= Good Life Cafe =

Health food market and cafe in Los Angeles, California

The Good Life Cafe was a health food market and cafe run by Janie Mae Scott-Goodkin aka IfaSade in Los Angeles, California, known for its open mic nights that helped the 1990s Los Angeles alternative hip hop movement flourish. In 2008, director Ava DuVernay, who had performed at the cafe with the Figures of Speech hip hop group, released a documentary about the cafe, This Is The Life. The film featured a number of hip hop artists discussing the importance of the Good Life Cafe to themselves and the hip hop scene. The Cafe was open from 1989 to 1999.

It was described as "a platform for rappers to perform their material" and "a testing ground for Los Angeles' independent rap scene". Artists like Ice Cube, Snoop Dogg, Lenny Kravitz, Mister CR, and others reportedly attended the open mic, while many other musicians honed their skills at the events.

*Data section*.

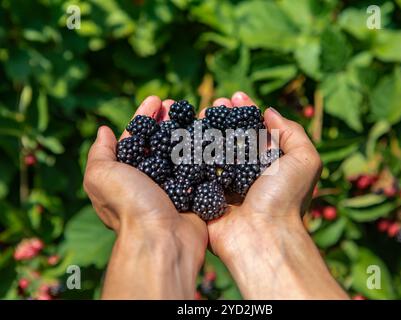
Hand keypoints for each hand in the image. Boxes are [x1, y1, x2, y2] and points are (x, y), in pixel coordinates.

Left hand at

*Tasks*.
• A. According to the Good Life Cafe article, during which years was the cafe open?
• B. Using the Good Life Cafe article, decide whether each statement agrees with it, answering yes or no and quoting the deciding words. (i) Ava DuVernay had performed at the cafe with the Figures of Speech hip hop group. (ii) The documentary This Is The Life came out in 1999. (iii) Janie Mae Scott-Goodkin ran the cafe.
• C. Extend the Good Life Cafe article past its final sentence.
The lines that come after the Good Life Cafe article are separate material, not part of it.

*Answers to the tasks*.
• A. From 1989 to 1999.

• B.
(i) Yes: "who had performed at the cafe with the Figures of Speech hip hop group"
(ii) No: "In 2008, director Ava DuVernay"
(iii) Yes: "run by Janie Mae Scott-Goodkin aka IfaSade"

• C.
==History==

The Good Life Health Food Centre's weekly open-mic night began in December 1989. Started by B. Hall and her son R/KainBlaze with his friends The Mighty O-Roc and The Dynamic Flow, KNGR: The Underground Radio at the Good Life offered workshops for aspiring MCs, poets and musicians to hone their craft.

On Thursday nights from 8-10pm, artists were allowed to perform one song. Some would perform written songs, and some would freestyle. When a performance was not up to par, the audience would call out "Please pass the mic!" and the emcee would end the performance promptly. In addition, there was a strict policy against cursing. B. Hall once explained, "Young people needed a place to go to develop their own art. The no-cussing policy wasn’t about us being uptight church people, it was about wanting the atmosphere of a serious arts workshop. Most of the crowd respected the rule, some said it made rapping more challenging, that it created more respect and brotherhood."

After the venue closed at night, people would continue with battles in the parking lot. In December 1995, several notable performers established Project Blowed which became its own successful venue.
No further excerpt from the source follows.